Supplied passage:
How to express vector in sigma notation

[reckon]

A vector A, can be expressed in sigma notation as
\sum A_i where i runs from 1 to 3, i.e. A₁ for x coordinate, A₂ for y coordinate and A₃ for z coordinate.

I wonder how to express vector A in polar form using sigma notation. Could anyone share their knowledge to me?

 

[tiny-tim]

Welcome to PF!

Hi reckon ! Welcome to PF!

(have a sigma: ∑ )

A vector A, can be expressed in sigma notation as
\sum A_i where i runs from 1 to 3, i.e. A₁ for x coordinate, A₂ for y coordinate and A₃ for z coordinate.

No, it's ∑ A_ie_i, where the {e_i} are basis vectors.

I wonder how to express vector A in polar form using sigma notation. Could anyone share their knowledge to me?

You'd need to use the basis vectors e_r e_θ and e_φ.

But these are different at each point, and at the origin they aren't even defined.

 

[reckon]

Hahaha.. thanks tiny-tim for ∑ and you even provided with "for copying-pasting" in your signature.

But I'm still a bit unsure because for e_θ e_φ, we only have angle which doesn't have dimension, isn't it? Can we make them as component of a vector?

A=re_r + θe_θ + φe_φ
where r have length dimension while θ and φ have no dimension?

 

[tiny-tim]

Hi reckon!

But I'm still a bit unsure because for e_θ e_φ, we only have angle which doesn't have dimension, isn't it? Can we make them as component of a vector?

A=re_r + θe_θ + φe_φ
where r have length dimension while θ and φ have no dimension?

ah … you obviously haven't come across these before …

no, e_r e_θ and e_φ are all unit vectors (with magnitude one), in the directions of increasing r, increasing θ, and increasing φ, respectively …

so they all have length dimension.

(it is traditional to use the symbol e for unit vectors)

A vector starting at the position (r,θ,φ) will be written as ae_r + be_θ + ce_φ, and a b and c have nothing to do with (r,θ,φ), they are simply the components of the vector in each of the three (perpendicular) directions.

(this would be easier to follow with a diagram, but unfortunately, I can't find a good one, in wikipedia or anywhere else )

Written request a: Transcribe the lines of the entries starting at the line containing "pose: elev=12.8 azim=9.5 roll=256.6 dist=1.05" and ending at the last line of the entries, leaving out the pictures.
The forum thread above has no connection to the entries that follow.

Entries from a dataset

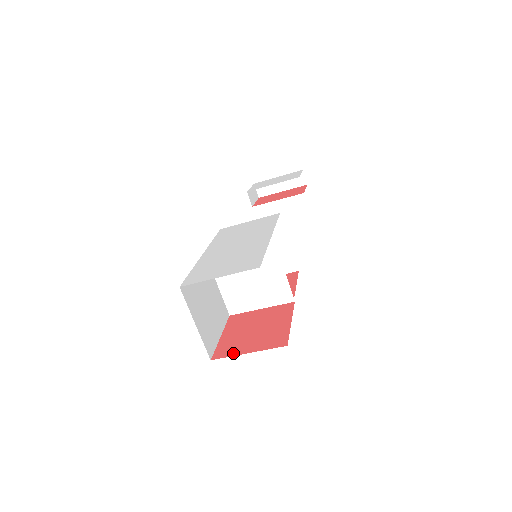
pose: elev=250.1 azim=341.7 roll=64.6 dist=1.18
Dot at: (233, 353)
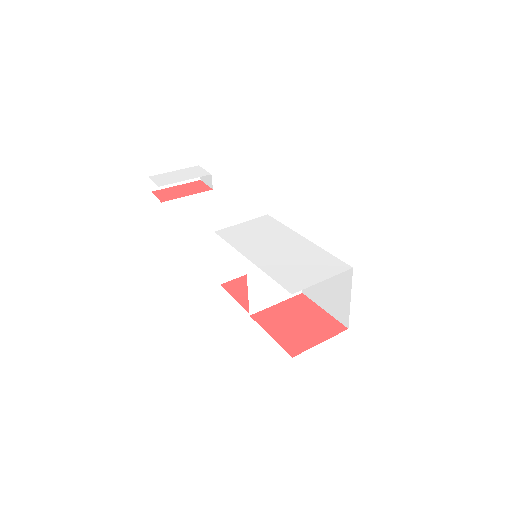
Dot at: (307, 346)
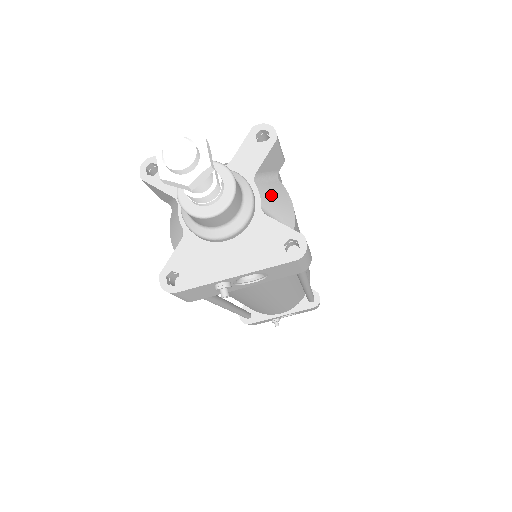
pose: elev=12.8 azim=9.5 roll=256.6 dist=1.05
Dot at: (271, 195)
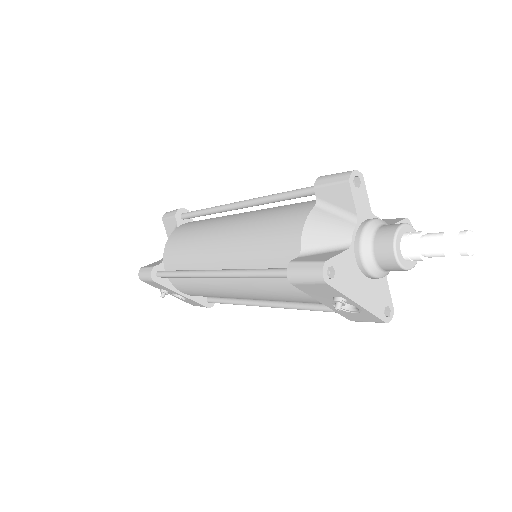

Written request b: In the forum thread on sigma notation for vectors, which basis vectors are named for expressing a vector in polar form?

Worked solution a:
pose: elev=12.8 azim=9.5 roll=256.6 dist=1.05
Dot at: (271, 195)

Worked solution b: e_r, e_θ, e_φ